_TASKS:_
a – Answer these questions about the mailing-list text on file handles:
(i) Why did the writer split this mail off from the other thread?
(ii) In problem (A), what are there too many of open?
(iii) For live migration, where would the file handles be opened again?
b – In the mailing-list text on file handles, swap "meeting" for "call" and give the stretch from "On Wed, Mar" through "split it off." again.

_GIVEN TEXT:_
··········
On Wed, Mar 24, 2021 at 08:40:26AM +0100, Max Reitz wrote:
> On 23.03.21 17:39, Sergio Lopez wrote:
> > On Thu, Mar 18, 2021 at 06:09:58PM +0100, Max Reitz wrote:
> > > Hi,
> > > 
> > > As threatened in our last meeting, I’ve written this mail to give an
> > > overview on where we stand with regards to virtiofsd(-rs) using file
> > > handles.
> > > 
> > > Technically, this should be a reply to the “Securint file handles”
> > > thread, but this mail is so long I think it’s better to split it off.
> > > 
> > > There are multiple problems that somehow relate to file handles, the
> > > ones I’m aware of are:
> > > 
> > > (A) We have a problem with too many FDs open.  To solve it, we could
> > >      attach a file handle to each node, then close the FD (as far as
> > >      possible) and reopen it when needed from the file handle.
> > > 
> > > (B) We want to allow the guest to use persistent file handles.
> > > 
> > > (C) For live migration, the problem isn’t even clear yet, but it seems
> > >      like we’ll want to translate nodes into their file handles and
> > >      transmit those and open them again on the destination (at least on
> > >      shared filesystems).
··········
_SUPPLIED INFORMATION:_
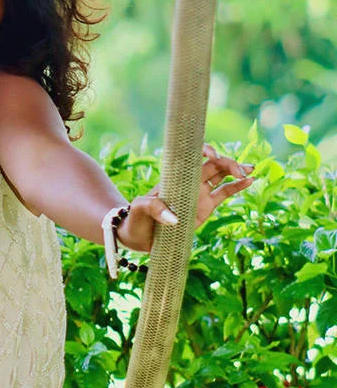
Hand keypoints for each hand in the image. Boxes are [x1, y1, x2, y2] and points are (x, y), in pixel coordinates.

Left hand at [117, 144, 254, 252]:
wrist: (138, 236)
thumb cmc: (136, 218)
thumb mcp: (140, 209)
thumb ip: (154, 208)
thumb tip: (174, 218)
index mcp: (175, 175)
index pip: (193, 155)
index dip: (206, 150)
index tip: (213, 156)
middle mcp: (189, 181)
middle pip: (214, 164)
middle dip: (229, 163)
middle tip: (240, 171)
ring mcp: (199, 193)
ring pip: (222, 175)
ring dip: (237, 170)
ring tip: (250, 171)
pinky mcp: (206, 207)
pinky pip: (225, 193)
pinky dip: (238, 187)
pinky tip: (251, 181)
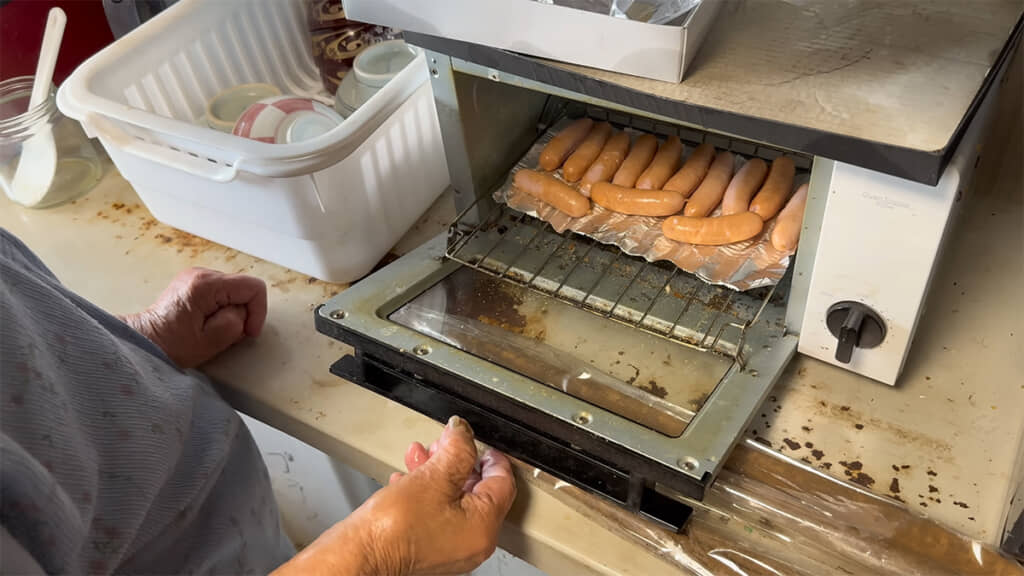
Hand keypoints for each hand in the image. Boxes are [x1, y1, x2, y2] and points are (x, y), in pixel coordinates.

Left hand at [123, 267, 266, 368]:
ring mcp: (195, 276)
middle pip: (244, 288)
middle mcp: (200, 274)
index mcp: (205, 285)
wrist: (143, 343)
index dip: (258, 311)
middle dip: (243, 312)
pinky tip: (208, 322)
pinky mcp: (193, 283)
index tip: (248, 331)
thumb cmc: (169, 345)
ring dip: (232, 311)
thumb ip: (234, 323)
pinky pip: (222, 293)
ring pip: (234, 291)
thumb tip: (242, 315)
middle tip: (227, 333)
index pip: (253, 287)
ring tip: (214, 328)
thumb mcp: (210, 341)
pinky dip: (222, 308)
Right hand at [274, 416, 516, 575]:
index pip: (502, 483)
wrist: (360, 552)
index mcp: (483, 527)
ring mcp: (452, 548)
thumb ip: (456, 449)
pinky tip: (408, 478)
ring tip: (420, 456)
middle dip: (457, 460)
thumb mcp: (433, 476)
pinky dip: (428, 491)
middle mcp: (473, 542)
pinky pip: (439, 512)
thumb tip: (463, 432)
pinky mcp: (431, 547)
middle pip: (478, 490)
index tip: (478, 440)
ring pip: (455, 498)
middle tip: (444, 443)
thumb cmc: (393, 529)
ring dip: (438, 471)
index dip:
··········
_SOLUTION LIST:_
a –
(i) Because the mail is so long.
(ii) FDs.
(iii) On the destination (at least on shared filesystems).

b –
On Wed, Mar 24, 2021 at 08:40:26AM +0100, Max Reitz wrote:
> On 23.03.21 17:39, Sergio Lopez wrote:
> > On Thu, Mar 18, 2021 at 06:09:58PM +0100, Max Reitz wrote:
> > > Hi,
> > > 
> > > As threatened in our last call, I’ve written this mail to give an
> > > overview on where we stand with regards to virtiofsd(-rs) using file
> > > handles.
> > > 
> > > Technically, this should be a reply to the “Securint file handles”
> > > thread, but this mail is so long I think it’s better to split it off.